A quebra da patente da semaglutida, em março, elevou o interesse por alternativas acessíveis às canetas antiobesidade ou “emagrecedoras”, como os medicamentos Ozempic e Wegovy. Entretanto, o que muitos não percebem é que os efeitos desses fármacos na perda de peso não são uniformes—cerca de um em cada dez pacientes não alcança o peso esperado nos primeiros meses de uso.
O percentual de não resposta varia na literatura científica. No ensaio clínico STEP 1, publicado em 2021, aproximadamente 14% dos participantes tratados com semaglutida não perderam ao menos 5% do peso corporal. No estudo internacional SURMOUNT-1, com tirzepatida, a taxa de não resposta foi de 9,1% entre os participantes que receberam a dose de 15 mg, com percentuais de 11,1% e 14,9% nas dosagens de 10 mg e 5 mg, respectivamente.

- [ENUNCIADO 1]
Liste todos os nomes de medicamentos ou fármacos citados no texto sobre canetas antiobesidade.
- [ENUNCIADO 2]
Prossiga com o texto sobre canetas antiobesidade a partir da última frase apresentada.

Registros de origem
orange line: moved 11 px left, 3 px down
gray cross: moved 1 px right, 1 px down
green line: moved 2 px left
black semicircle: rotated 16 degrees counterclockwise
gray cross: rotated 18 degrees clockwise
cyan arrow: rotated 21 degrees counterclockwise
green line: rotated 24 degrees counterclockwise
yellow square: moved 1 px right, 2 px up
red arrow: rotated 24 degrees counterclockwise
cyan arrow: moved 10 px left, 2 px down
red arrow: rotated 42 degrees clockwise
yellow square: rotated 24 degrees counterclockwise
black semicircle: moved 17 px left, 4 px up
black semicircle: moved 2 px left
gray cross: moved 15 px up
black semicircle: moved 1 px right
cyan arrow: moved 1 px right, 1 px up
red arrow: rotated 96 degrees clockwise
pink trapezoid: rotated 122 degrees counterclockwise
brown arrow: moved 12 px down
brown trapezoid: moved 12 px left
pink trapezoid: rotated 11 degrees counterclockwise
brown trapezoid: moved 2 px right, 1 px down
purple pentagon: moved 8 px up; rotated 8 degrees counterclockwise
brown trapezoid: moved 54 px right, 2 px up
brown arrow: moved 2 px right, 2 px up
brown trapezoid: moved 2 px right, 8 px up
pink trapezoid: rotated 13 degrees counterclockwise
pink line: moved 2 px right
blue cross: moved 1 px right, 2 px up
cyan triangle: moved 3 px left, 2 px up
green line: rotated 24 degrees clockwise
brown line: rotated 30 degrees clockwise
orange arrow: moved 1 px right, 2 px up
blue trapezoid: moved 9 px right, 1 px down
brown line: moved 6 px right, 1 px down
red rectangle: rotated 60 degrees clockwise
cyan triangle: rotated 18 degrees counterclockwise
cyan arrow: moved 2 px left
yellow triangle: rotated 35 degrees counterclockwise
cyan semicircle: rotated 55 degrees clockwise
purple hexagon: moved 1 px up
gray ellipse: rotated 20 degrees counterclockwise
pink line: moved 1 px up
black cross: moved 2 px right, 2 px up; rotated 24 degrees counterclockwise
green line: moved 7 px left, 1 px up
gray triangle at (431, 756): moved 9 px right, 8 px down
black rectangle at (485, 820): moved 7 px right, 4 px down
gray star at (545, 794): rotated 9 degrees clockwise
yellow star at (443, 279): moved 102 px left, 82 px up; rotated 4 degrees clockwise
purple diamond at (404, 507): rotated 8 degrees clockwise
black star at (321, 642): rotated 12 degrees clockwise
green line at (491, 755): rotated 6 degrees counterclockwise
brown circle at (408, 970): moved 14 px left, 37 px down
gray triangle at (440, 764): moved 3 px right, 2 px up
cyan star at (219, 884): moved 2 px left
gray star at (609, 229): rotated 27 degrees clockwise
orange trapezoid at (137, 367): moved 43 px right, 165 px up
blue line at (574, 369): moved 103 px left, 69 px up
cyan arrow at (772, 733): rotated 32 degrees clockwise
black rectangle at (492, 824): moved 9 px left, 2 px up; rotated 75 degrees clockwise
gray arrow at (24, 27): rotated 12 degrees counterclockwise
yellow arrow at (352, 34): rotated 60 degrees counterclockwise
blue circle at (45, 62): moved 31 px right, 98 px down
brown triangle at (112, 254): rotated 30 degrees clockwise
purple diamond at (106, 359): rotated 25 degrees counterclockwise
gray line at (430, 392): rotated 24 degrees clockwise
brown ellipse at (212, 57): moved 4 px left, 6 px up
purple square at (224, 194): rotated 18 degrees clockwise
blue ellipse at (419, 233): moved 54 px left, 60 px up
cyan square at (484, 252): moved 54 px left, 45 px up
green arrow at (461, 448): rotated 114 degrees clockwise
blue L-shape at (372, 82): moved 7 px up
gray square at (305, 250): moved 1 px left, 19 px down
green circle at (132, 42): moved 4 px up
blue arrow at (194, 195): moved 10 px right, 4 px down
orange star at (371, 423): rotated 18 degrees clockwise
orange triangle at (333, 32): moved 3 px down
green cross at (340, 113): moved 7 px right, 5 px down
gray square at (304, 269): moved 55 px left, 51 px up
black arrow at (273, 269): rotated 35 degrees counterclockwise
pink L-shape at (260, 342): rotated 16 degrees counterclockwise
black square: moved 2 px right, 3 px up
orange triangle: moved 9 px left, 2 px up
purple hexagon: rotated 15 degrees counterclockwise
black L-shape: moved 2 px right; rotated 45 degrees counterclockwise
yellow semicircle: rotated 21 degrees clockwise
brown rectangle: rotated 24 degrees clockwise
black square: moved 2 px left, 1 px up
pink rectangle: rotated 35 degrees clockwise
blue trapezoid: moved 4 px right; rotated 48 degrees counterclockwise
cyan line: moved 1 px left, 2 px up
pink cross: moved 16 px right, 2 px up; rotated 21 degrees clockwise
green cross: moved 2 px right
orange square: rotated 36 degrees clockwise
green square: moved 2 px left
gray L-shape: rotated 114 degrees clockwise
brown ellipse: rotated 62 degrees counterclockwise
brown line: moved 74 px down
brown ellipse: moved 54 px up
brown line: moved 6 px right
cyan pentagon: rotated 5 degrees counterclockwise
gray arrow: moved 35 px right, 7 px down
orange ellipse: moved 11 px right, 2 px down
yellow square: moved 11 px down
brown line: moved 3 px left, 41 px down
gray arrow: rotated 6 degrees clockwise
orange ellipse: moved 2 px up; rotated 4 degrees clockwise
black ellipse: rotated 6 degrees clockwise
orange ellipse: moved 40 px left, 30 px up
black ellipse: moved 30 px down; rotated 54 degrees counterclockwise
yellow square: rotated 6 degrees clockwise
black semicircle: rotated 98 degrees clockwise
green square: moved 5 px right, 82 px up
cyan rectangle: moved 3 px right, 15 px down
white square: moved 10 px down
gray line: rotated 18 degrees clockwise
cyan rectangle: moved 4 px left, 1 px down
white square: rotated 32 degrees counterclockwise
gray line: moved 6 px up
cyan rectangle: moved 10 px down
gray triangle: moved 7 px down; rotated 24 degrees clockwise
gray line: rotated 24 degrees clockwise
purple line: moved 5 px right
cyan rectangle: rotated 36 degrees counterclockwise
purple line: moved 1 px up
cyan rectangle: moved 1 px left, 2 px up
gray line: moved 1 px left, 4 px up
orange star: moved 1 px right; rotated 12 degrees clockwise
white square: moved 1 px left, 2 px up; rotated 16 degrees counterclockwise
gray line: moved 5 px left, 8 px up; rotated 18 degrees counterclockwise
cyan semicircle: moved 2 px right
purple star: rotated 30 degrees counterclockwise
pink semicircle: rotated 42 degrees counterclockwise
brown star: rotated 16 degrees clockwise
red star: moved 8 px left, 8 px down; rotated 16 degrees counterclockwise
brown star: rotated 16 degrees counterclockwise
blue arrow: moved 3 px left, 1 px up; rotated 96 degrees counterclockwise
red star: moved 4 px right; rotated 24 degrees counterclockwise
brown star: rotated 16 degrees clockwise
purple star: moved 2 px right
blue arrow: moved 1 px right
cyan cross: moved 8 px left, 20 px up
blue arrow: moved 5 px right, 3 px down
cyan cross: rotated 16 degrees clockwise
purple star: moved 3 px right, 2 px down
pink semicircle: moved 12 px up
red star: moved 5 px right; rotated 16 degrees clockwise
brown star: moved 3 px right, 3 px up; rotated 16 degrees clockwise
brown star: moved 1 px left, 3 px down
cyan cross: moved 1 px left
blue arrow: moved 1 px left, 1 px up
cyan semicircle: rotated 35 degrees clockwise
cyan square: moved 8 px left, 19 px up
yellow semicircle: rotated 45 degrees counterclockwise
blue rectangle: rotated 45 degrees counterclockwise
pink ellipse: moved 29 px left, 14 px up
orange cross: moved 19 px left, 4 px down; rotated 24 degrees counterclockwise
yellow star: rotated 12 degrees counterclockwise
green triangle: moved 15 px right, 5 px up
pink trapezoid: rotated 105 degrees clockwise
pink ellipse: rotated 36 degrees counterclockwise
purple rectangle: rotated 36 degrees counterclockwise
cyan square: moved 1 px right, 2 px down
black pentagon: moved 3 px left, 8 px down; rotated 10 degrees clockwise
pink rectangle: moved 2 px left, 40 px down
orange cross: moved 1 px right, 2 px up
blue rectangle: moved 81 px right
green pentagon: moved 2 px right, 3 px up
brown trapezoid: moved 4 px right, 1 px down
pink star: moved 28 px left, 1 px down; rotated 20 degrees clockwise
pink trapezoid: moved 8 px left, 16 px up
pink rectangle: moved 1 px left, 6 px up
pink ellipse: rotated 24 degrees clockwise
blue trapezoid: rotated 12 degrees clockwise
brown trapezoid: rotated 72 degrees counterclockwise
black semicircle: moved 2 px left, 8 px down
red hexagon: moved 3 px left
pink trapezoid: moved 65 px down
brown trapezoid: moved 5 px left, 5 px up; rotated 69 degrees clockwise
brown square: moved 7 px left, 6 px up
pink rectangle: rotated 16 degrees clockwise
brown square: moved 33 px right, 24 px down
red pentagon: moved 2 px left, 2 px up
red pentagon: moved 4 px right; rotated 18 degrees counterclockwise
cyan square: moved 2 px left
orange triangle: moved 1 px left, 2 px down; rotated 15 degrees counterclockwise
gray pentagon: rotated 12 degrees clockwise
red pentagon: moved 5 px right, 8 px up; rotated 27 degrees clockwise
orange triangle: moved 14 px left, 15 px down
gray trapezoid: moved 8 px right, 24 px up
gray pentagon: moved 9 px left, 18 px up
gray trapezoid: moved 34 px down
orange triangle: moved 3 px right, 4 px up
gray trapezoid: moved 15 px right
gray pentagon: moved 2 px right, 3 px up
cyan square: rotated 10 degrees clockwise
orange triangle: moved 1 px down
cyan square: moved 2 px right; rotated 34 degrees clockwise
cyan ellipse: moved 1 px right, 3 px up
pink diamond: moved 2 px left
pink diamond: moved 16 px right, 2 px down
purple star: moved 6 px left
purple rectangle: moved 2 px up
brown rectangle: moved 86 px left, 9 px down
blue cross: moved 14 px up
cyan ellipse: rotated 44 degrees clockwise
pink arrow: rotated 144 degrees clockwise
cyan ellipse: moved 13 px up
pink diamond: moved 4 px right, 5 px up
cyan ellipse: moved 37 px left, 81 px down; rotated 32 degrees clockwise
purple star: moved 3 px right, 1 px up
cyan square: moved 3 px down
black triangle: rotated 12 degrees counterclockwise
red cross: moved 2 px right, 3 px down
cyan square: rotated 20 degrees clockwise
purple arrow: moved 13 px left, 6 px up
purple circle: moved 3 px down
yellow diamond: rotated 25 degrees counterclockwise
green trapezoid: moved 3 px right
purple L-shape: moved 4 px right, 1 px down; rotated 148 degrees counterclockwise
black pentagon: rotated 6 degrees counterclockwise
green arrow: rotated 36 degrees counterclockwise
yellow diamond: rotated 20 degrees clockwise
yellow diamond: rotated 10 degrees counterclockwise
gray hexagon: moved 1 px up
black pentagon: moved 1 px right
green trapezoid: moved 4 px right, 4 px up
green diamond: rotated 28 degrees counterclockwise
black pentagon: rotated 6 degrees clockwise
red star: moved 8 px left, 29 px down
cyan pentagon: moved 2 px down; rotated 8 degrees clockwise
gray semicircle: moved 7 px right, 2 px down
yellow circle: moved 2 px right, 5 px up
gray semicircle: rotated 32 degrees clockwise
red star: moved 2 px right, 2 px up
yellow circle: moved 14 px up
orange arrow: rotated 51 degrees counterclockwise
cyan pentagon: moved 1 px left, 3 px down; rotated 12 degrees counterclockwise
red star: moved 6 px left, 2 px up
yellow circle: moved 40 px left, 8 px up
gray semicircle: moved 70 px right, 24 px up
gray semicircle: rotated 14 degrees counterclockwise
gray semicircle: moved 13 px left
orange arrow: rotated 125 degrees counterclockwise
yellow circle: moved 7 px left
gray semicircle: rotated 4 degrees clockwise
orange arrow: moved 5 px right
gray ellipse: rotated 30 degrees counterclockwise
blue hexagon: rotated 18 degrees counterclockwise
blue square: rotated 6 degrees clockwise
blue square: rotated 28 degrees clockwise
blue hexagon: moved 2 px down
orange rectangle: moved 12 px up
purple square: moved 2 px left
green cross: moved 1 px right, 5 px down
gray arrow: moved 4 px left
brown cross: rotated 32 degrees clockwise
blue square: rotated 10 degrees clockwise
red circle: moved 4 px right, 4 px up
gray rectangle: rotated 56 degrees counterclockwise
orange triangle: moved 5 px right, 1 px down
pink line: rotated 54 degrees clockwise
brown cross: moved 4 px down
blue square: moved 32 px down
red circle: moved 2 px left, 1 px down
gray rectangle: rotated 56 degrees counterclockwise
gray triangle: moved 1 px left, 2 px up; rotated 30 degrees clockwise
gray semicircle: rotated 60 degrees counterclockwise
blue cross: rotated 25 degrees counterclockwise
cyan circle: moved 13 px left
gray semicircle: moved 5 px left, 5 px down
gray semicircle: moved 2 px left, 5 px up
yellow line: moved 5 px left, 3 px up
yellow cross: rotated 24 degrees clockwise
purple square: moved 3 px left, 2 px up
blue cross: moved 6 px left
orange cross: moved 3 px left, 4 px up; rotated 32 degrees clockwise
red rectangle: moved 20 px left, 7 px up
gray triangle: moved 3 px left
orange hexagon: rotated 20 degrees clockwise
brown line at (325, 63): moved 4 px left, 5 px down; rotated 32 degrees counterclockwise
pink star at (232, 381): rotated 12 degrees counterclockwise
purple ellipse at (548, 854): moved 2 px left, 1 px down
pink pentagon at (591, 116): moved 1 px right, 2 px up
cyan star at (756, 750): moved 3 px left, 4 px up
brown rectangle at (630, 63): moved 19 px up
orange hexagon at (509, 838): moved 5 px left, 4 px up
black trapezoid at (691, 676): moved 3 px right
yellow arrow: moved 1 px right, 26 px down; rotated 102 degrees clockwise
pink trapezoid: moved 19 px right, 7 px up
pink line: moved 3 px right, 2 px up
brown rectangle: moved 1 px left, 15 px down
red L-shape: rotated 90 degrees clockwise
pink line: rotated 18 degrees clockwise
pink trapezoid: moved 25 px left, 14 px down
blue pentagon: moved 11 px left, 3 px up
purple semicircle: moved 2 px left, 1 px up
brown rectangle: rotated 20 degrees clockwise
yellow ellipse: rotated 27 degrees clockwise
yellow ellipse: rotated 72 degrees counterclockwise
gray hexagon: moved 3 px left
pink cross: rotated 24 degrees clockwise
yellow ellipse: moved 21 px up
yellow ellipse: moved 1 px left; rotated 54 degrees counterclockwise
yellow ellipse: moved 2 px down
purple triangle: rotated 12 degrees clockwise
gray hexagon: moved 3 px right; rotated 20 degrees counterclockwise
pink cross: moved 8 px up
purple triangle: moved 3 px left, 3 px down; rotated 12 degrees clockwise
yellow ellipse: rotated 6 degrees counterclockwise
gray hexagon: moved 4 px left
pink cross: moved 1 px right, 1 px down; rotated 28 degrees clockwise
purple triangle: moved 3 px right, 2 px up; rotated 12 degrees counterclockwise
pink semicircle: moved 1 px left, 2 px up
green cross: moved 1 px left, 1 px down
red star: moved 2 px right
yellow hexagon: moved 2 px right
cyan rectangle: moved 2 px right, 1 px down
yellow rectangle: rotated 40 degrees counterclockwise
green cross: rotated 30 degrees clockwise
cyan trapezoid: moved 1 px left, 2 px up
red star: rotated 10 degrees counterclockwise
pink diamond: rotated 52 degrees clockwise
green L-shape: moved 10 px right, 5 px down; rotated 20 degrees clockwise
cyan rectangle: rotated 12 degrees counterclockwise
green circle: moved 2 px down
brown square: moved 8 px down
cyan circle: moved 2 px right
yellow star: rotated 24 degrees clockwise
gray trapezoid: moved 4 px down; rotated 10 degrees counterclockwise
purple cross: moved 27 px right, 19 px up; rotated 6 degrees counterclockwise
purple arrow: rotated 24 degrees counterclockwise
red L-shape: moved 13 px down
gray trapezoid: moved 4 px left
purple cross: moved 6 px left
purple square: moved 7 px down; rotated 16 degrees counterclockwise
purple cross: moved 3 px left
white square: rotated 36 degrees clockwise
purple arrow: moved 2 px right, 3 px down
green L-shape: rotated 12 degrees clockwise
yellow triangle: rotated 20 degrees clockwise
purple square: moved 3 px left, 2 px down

- [RESULTADO 1]
semaglutida, Ozempic, Wegovy, tirzepatida

- [RESULTADO 2]
Variação na Resposta ao Tratamento
Assim como em outros tratamentos, isso é esperado. “Cada pessoa responde de um jeito ao medicamento”, afirma o endocrinologista Paulo Rosenbaum, do Einstein Hospital Israelita. Para ele, “5% a 10% dos pacientes não têm uma boa resposta a esse tipo de tratamento”. A resposta depende do ajuste progressivo da dose, uma estratégia para minimizar efeitos colaterais e melhorar a tolerância. Portanto, o paciente deve sempre manter acompanhamento médico para ajustar a estratégia e sustentar o peso perdido a longo prazo.
Causas da Não Resposta
Os casos sem resposta satisfatória ao tratamento raramente têm uma única causa. Pesquisas indicam uma combinação de fatores biológicos, clínicos e comportamentais. O especialista Rosenbaum menciona que pacientes diabéticos costumam apresentar resposta inferior em termos de perda de peso, possivelmente devido à resistência à insulina. Um estudo de 2024, que analisou dados de adultos com diabetes tipo 2, revelou que 14% dos participantes não conseguiram melhorar o controle glicêmico e perder 5% do peso corporal simultaneamente.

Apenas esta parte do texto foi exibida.